• _STORED DATA_:
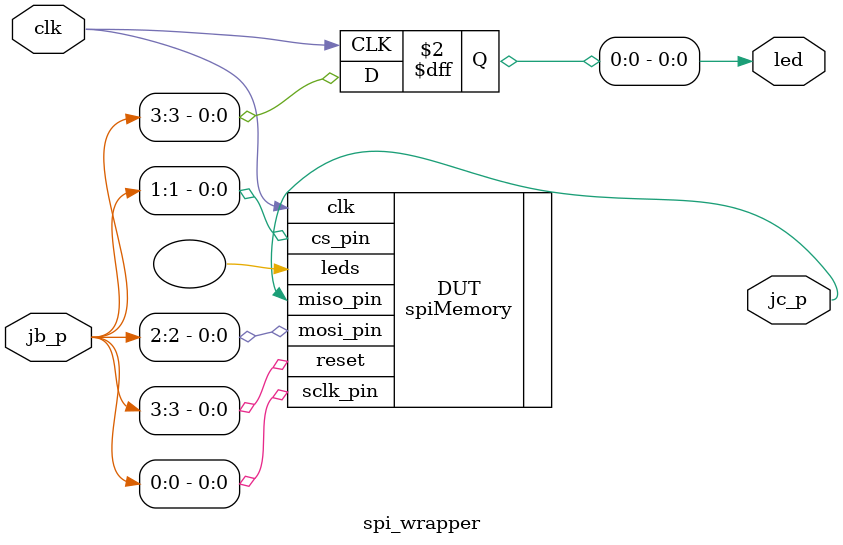
<source format=v>
`timescale 1ns / 1ps


`include "spimemory.v"


module spi_wrapper
(
    input   clk,
    input[3:0] jb_p,
    output jc_p,
    output reg[3:0] led
);


spiMemory DUT(
    .clk(clk),
    .sclk_pin(jb_p[0]),
    .cs_pin(jb_p[1]),
    .mosi_pin(jb_p[2]),
    .reset(jb_p[3]),
    .miso_pin(jc_p),
    .leds()
);

always@(posedge clk)
    led[0] <= jb_p[3];


endmodule
</source>
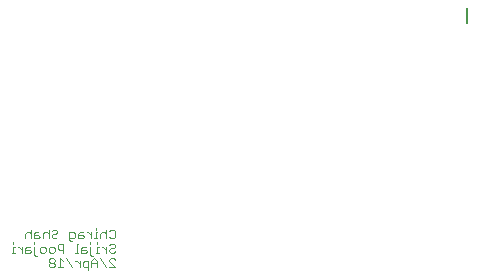
<source format=gbo>
G75*
%MOIN*%
%OFA0B0*%
%FSLAX25Y25*%
%IPPOS*%
%LPD*%
%AMOC8*
5,1,8,0,0,1.08239X$1,22.5*
%
%ADD10C,0.00300*%
%ADD11C,0.00800*%
D10*
X0030967Y0015317D02*
X0031935Y0015317D01*
X0031451Y0015317D02*
X0031451Y0017252D01*
X0031935Y0017252D01*
X0032939Y0017252D02*
X0033423Y0017252D01*
X0034390Y0016284D01*
X0034390Y0015317D02*
X0034390Y0017252D01*
X0035402Y0016768D02*
X0035402Y0015317D01*
X0036853Y0015317D01*
X0037337Y0015800D01*
X0036853Y0016284D01*
X0035402Y0016284D01*
X0035402Y0016768D02*
X0035885Y0017252D01*
X0036853Y0017252D01*
X0038333Y0017252D02*
X0038333Y0014833D01*
X0038817Y0014349D01*
X0039301Y0014349D01*
X0040312Y0015800D02*
X0040312Y0016768D01*
X0040796Y0017252D01*
X0041764Y0017252D01*
X0042247Y0016768D01*
X0042247Y0015800D01*
X0041764Y0015317D01*
X0040796Y0015317D01*
X0040312Y0015800D01*
X0038333Y0018219D02*
X0038333Y0018703D01*
X0038348Y0020117D02*
X0039799Y0020117D01*
X0040283Y0020600D01*
X0039799Y0021084D01*
X0038348Y0021084D01*
X0038348Y0021568D02*
X0038348Y0020117D01*
X0037337Y0020117D02*
X0037337Y0023019D01*
X0036853Y0022052D02*
X0037337Y0021568D01*
X0036853Y0022052D02*
X0035885Y0022052D01*
X0035402Y0021568D01*
X0035402Y0020117D01*
X0038348Y0021568D02*
X0038832Y0022052D01*
X0039799Y0022052D01*
X0041295Y0021568D02*
X0041295Y0020117D01*
X0041295Y0021568D02*
X0041778Y0022052D01*
X0042746Y0022052D01*
X0043230Y0021568D01*
X0044241Y0021084D02*
X0044241Y0020600D01*
X0044725Y0020117D01*
X0045692Y0020117D01*
X0046176Y0020600D01*
X0045692Y0021568D02*
X0044725Y0021568D01*
X0044241Y0021084D01*
X0043230Y0020117D02*
X0043230Y0023019D01*
X0044241Y0022535D02*
X0044725Y0023019D01*
X0045692Y0023019D01*
X0046176Y0022535D01*
X0046176Y0022052D01*
X0045692Y0021568D01*
X0046689Y0018219D02*
X0046205Y0017735D01*
X0046205Y0016768D01*
X0046689Y0016284D01*
X0048140Y0016284D01*
X0048140Y0015317D02*
X0048140Y0018219D01*
X0046689Y0018219D01*
X0045194Y0016768D02*
X0045194Y0015800D01*
X0044710Y0015317D01*
X0043743Y0015317D01*
X0043259Y0015800D01*
X0043259Y0016768D01*
X0043743Y0017252D01*
X0044710Y0017252D01*
X0045194Y0016768D01*
X0044710Y0013419D02*
X0043743Y0013419D01*
X0043259Y0012935D01*
X0043259Y0012452D01*
X0043743Y0011968D01*
X0044710Y0011968D01*
X0045194Y0012452D01*
X0045194Y0012935D01*
X0044710Y0013419D01*
X0044710Y0011968D02*
X0045194Y0011484D01*
X0045194Y0011000D01*
X0044710Y0010517D01*
X0043743Y0010517D01*
X0043259Y0011000D01*
X0043259Y0011484D01*
X0043743Y0011968D01*
X0046205Y0010517D02*
X0048140Y0010517D01*
X0047173Y0010517D02*
X0047173Y0013419D01*
X0048140Y0012452D01*
X0049152Y0013419D02*
X0051087Y0010517D01*
X0052091Y0012452D02*
X0052575Y0012452D01*
X0053542Y0011484D01*
X0053542Y0010517D02*
X0053542Y0012452D01*
X0054554Y0011968D02*
X0054554Y0011000D01*
X0055038Y0010517D01*
X0056489Y0010517D01*
X0056489Y0009549D02*
X0056489Y0012452D01*
X0055038Y0012452D01*
X0054554Y0011968D01*
X0057500Y0011968D02*
X0059435Y0011968D01*
X0059435Y0012452D02*
X0058468Y0013419D01*
X0057500Y0012452D01*
X0057500Y0010517D01*
X0059435Y0010517D02*
X0059435Y0012452D01*
X0060447Y0013419D02*
X0062382Y0010517D01*
X0063393Y0010517D02*
X0065328Y0010517D01*
X0063393Y0012452D01*
X0063393Y0012935D01*
X0063877Y0013419D01*
X0064845Y0013419D01*
X0065328Y0012935D01*
X0064845Y0015317D02*
X0063877Y0015317D01*
X0063393Y0015800D01*
X0063393Y0016284D01*
X0063877Y0016768D01*
X0064845Y0016768D01*
X0065328Y0017252D01*
X0065328Y0017735D01*
X0064845Y0018219D01*
X0063877Y0018219D01*
X0063393Y0017735D01*
X0062382Y0017252D02*
X0062382Y0015317D01*
X0062382Y0016284D02*
X0061414Y0017252D01*
X0060931Y0017252D01*
X0059927Y0017252D02*
X0059443Y0017252D01*
X0059443Y0015317D01*
X0059927Y0015317D02*
X0058959Y0015317D01*
X0057962Y0014349D02*
X0057478Y0014349D01*
X0056995Y0014833D01*
X0056995Y0017252D01*
X0056995Y0018219D02*
X0056995Y0018703D01*
X0057471Y0020117D02*
X0057471Y0022052D01*
X0056504Y0022052D02*
X0057471Y0021084D01*
X0056504Y0022052D02*
X0056020Y0022052D01*
X0054532Y0022052D02*
X0053564Y0022052D01*
X0053081Y0021568D01*
X0053081Y0020117D01*
X0054532Y0020117D01*
X0055016Y0020600D01*
X0054532Y0021084D01*
X0053081Y0021084D01*
X0052069Y0020600D02*
X0051585Y0020117D01*
X0050134Y0020117D01*
X0050134Y0019633D02*
X0050134Y0022052D01*
X0051585Y0022052D01*
X0052069Y0021568D01*
X0052069Y0020600D01*
X0051102Y0019149D02*
X0050618Y0019149D01*
X0050134Y0019633D01*
X0052568Y0018219D02*
X0052568Y0015317D01*
X0053051Y0015317D02*
X0052084Y0015317D01*
X0054063Y0015317D02*
X0054063Y0016768D01*
X0054547Y0017252D01*
X0055514Y0017252D01*
X0055514Y0016284D02*
X0054063Y0016284D01*
X0054063Y0015317D02*
X0055514Y0015317D01*
X0055998Y0015800D01*
X0055514Y0016284D01*
X0053051Y0018219D02*
X0052568Y0018219D01*
X0058468Y0020117D02*
X0059435Y0020117D01*
X0058952Y0020117D02*
X0058952Y0022052D01*
X0059435Y0022052D01*
X0058952Y0023019D02*
X0058952Y0023503D01*
X0060447Y0021568D02*
X0060447Y0020117D01*
X0060447Y0021568D02*
X0060931Y0022052D01*
X0061898Y0022052D01*
X0062382Y0021568D01*
X0063393Y0022535D02*
X0063877Y0023019D01*
X0064845Y0023019D01*
X0065328Y0022535D01*
X0065328Y0020600D01*
X0064845Y0020117D01*
X0063877Y0020117D01*
X0063393Y0020600D01*
X0062382Y0020117D02*
X0062382Y0023019D01*
X0059443Y0018703D02*
X0059443Y0018219D01*
X0064845Y0015317D02*
X0065328Y0015800D01*
X0031451Y0018219D02*
X0031451Y0018703D01*
D11*
X0182553Y0091867D02*
X0182553Y0096867D01*
M02*

</source>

• _WORK REQUEST_: Using the entries above, extract exactly the span from the line with "X0057471Y0022052D01*" to the line with "X0050134Y0022052D01*", both lines included; leave out everything else.

• _TASK OUTPUT_:
X0057471Y0022052D01*
X0056504Y0022052D02*
X0057471Y0021084D01*
X0056504Y0022052D02*
X0056020Y0022052D01*
X0054532Y0022052D02*
X0053564Y0022052D01*
X0053081Y0021568D01*
X0053081Y0020117D01*
X0054532Y0020117D01*
X0055016Y0020600D01*
X0054532Y0021084D01*
X0053081Y0021084D01*
X0052069Y0020600D02*
X0051585Y0020117D01*
X0050134Y0020117D01*
X0050134Y0019633D02*
X0050134Y0022052D01*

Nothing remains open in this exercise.